▶ _Passage provided_
....................

ValueError: Expected input batch_size (192) to match target batch_size (64)

i’m working with an RNN for Image Classification, my problem which i assume is that my loaded Images are 3 Channels RGB, if i only had one channel it would work i guess. Since it has 3 channels the input_batchsize is 3 times higher than the target. Any ideas how i can solve this?

I also checked this post which helped me already this far. But im stuck with the 3 channels now.

The Input Shape is torch.Size([64, 3, 224, 224])
X after permute is torch.Size([224, 192, 224])

My parameters:


  • BATCH_SIZE = 64
  • N_STEPS = 28
  • N_INPUTS = 224
  • N_CHANNELS = 3
  • N_NEURONS = 150
  • N_OUTPUTS = 21
  • N_EPOCHS = 5
  • N_PIXELS = 224
class ImageRNN(nn.Module):
    def __init__(self, batch_size, n_steps, n_inputs, n_neurons, n_outputs):
        super(ImageRNN, self).__init__()

        self.n_neurons = n_neurons
        self.batch_size = batch_size
        self.n_steps = n_steps
        self.n_inputs = n_inputs
        self.n_outputs = n_outputs

        self.basic_rnn = nn.RNN(self.n_inputs, self.n_neurons)

        self.FC = nn.Linear(self.n_neurons, self.n_outputs)

    def init_hidden(self,):
        # (num_layers, batch_size, n_neurons)
        return (torch.zeros(1, self.batch_size, self.n_neurons))

    def forward(self, X):
        # transforms X to dimensions: n_steps X batch_size X n_inputs
        X = X.permute(1, 0, 2)
        self.batch_size = X.size(1)
        self.hidden = self.init_hidden()

        lstm_out, self.hidden = self.basic_rnn(X, self.hidden)
        out = self.FC(self.hidden)

        return out.view(-1, self.n_outputs) # batch_size X n_output

    for i, data in enumerate(trainloader):
         # zero the parameter gradients

        # reset hidden states
        model.hidden = model.init_hidden()

        # get the inputs
        inputs, labels = data
        inputs = inputs.view(-1, N_PIXELS,N_PIXELS)

        # forward + backward + optimize
        outputs = model(inputs)

        loss = criterion(outputs, labels)

How do you want the size to be after .permute ?

I want the size to be 64.

Before permute it was [64,3,224,224].
After permute, [64, ?, ?] ?

based on your code, the RNN must accept size (64, 224) , how can you squash (64,3,224,224) into (64,224) ?

Is there anyway i can use the 3 channels without loosing information?

I’m not sure ny exact way, but you can flatten out X so that its shape now becomes [64,3*224*224], and change your RNNs input size to be 3*224*224.

1 Like

Thanks for the Input, i was thinking of reshaping my [64, 3, 224, 224] to a [64, 1, 672, 224]. So i just append the channels. I wouldnt loose information. What do you think about that solution, does it make sense?

Yes, if X is reshaped to something like [64,1,672,672], you would again need to arrive at a shape of [64,n_inputs] ie [64, 224] so that it can be fed into the RNN.

  1. Reshape it from [64, 3, 224, 224] to [64, 150528], apply a feed-forward layer to get the desired size for the basic_rnn layer.
  2. Apply 2 or 3 Convolutional layers and bring them to the desired shape.

The 2nd approach will learn some spatial features as well, due to the Conv layers.

Okay, what i did now is before putting my Images Batch into the Network i change
inputs = inputs.view(-1, N_N_PIXELS,N_PIXELS)
inputs = inputs.view(-1, N_CHANNELS*N_PIXELS,N_PIXELS)

which just appends all channels. Thanks again for your help @chetan_patil.

You’re welcome @TheDoctor.

....................

▶ _Records_
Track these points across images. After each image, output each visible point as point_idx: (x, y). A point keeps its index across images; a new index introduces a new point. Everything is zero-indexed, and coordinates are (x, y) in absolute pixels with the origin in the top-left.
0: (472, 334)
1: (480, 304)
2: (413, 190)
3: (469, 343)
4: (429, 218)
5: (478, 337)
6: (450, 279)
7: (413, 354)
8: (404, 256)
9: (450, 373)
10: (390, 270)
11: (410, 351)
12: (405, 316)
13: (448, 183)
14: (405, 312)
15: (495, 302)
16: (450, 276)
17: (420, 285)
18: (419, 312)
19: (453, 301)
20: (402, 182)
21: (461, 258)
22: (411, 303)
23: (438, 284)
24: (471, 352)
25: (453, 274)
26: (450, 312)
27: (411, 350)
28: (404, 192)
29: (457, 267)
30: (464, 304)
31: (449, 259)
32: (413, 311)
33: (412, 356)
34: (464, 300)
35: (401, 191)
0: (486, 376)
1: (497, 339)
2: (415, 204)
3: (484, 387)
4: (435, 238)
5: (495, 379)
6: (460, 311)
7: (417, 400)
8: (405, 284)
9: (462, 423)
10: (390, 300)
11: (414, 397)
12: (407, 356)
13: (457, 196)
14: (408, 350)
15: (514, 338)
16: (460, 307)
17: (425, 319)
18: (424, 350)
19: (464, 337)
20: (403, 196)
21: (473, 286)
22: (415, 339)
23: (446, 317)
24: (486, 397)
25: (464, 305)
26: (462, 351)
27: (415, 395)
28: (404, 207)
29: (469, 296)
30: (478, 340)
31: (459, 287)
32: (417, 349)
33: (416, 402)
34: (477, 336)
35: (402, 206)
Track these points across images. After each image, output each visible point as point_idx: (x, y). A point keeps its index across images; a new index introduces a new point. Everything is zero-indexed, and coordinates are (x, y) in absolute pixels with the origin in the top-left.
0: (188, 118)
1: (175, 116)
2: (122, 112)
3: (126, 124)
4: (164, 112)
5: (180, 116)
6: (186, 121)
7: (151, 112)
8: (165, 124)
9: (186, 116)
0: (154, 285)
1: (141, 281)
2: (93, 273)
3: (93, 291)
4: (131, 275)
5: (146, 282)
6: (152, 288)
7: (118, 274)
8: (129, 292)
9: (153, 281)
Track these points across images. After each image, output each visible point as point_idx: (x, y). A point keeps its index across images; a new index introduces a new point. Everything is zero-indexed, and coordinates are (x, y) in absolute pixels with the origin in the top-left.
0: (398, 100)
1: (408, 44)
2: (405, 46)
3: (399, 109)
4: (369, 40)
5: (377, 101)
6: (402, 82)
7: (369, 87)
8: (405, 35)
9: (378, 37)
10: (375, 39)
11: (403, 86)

....................

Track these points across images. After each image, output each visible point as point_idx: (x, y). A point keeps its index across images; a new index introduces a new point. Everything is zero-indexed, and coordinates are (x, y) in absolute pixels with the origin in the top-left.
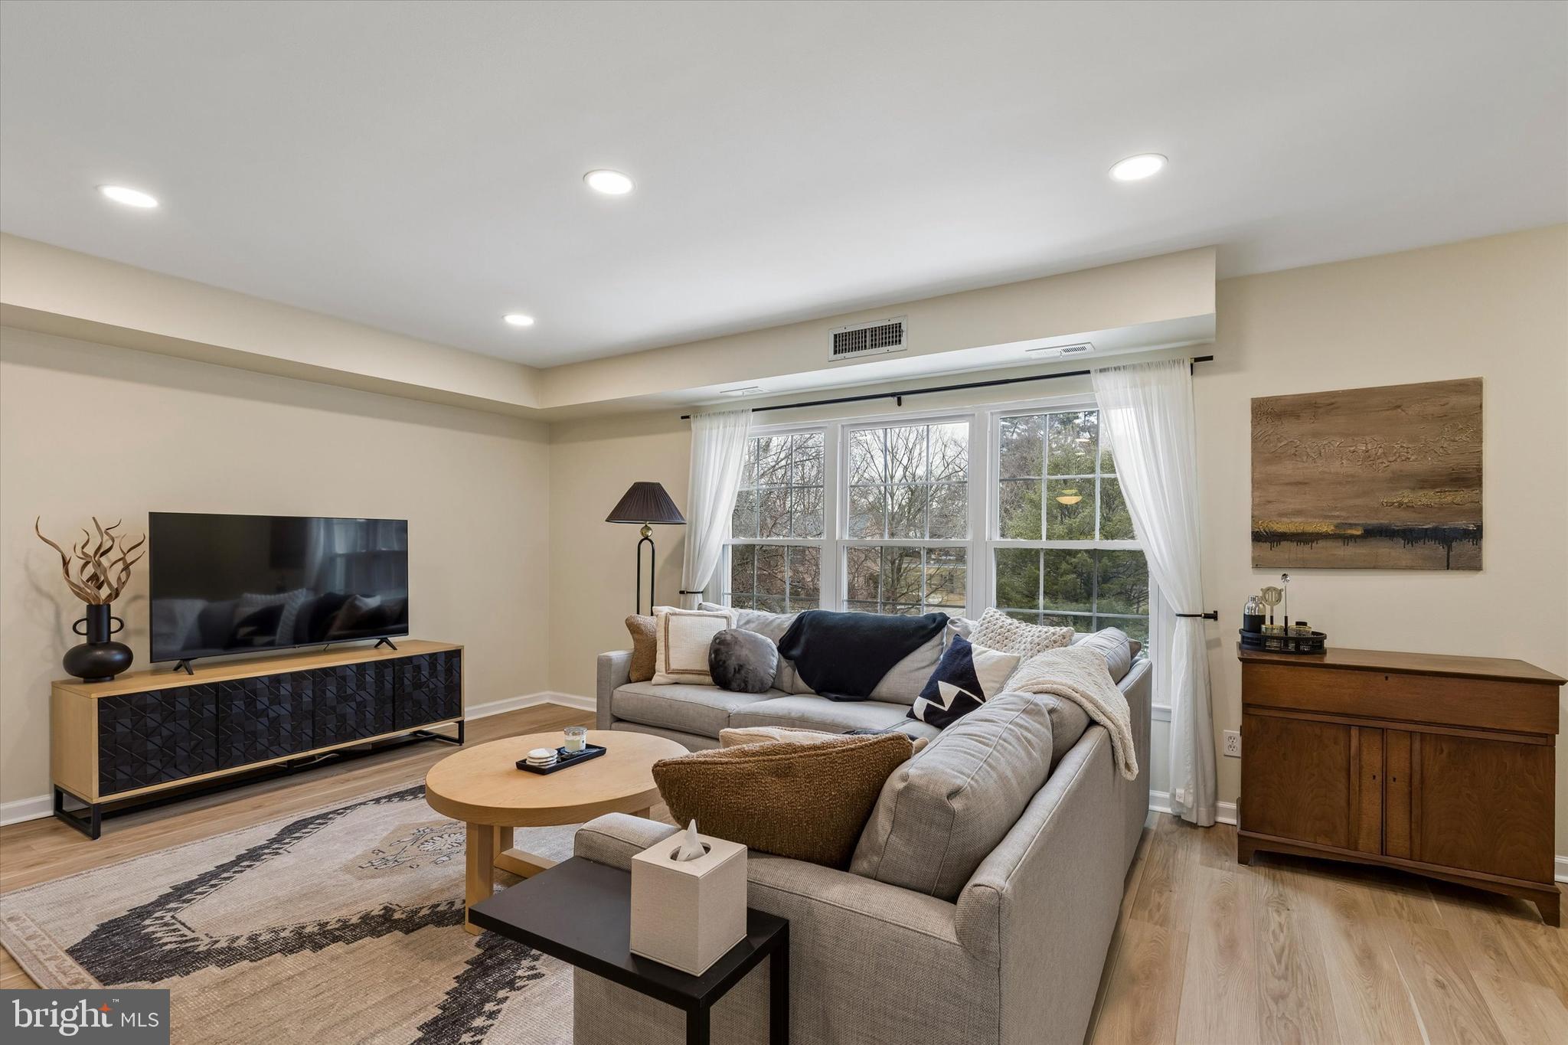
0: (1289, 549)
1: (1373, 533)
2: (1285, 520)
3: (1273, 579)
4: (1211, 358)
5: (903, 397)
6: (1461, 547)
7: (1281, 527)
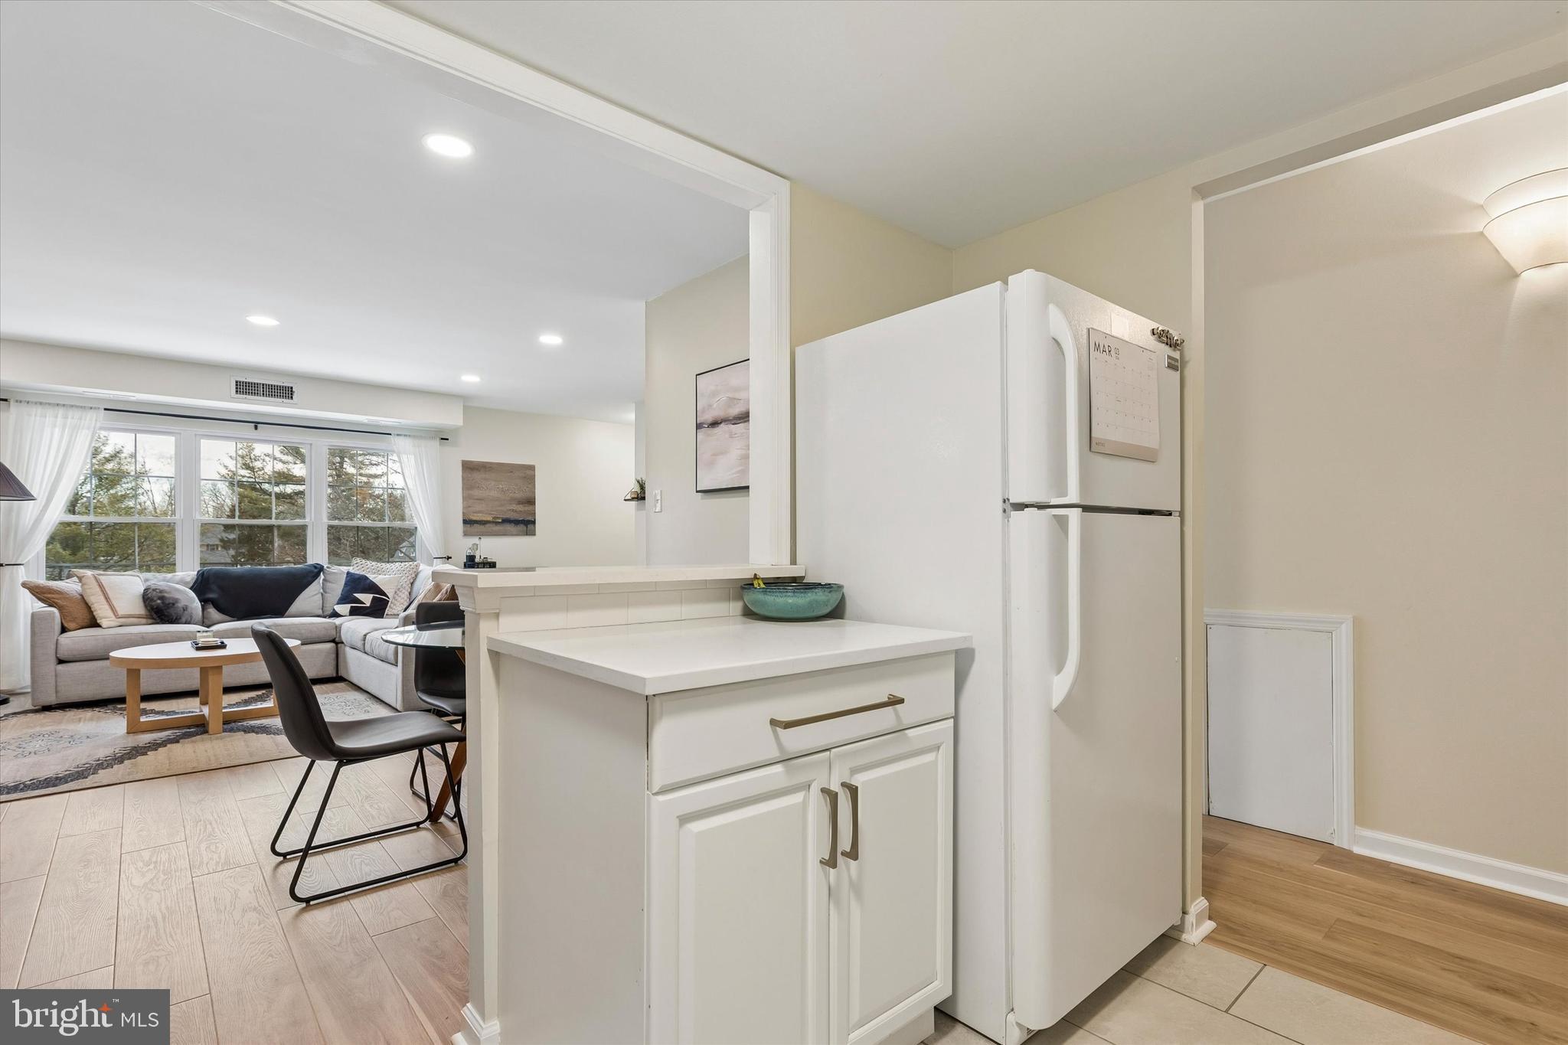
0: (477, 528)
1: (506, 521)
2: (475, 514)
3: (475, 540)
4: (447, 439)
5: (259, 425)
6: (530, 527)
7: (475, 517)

....................

▶ _Exercise instructions_
• 1. Translate this sentence from the PyTorch thread into Spanish: "The 2nd approach will learn some spatial features as well, due to the Conv layers."
• 2. Answer these questions from the PyTorch thread:
(a) What value is N_OUTPUTS set to?
(b) What shape does X have after permute?
(c) What input size for the RNN does the reply that suggests flattening X recommend?
• 3. In the PyTorch thread, copy the part from "i’m working with" up to and including "3 channels now.".
The records play no part in this work.

▶ _Responses by task_
• 1. El segundo enfoque también aprenderá algunas características espaciales, gracias a las capas convolucionales.

• 2.
(a) 21
(b) torch.Size([224, 192, 224])
(c) 3*224*224

• 3.
i’m working with an RNN for Image Classification, my problem which i assume is that my loaded Images are 3 Channels RGB, if i only had one channel it would work i guess. Since it has 3 channels the input_batchsize is 3 times higher than the target. Any ideas how i can solve this?

I also checked this post which helped me already this far. But im stuck with the 3 channels now.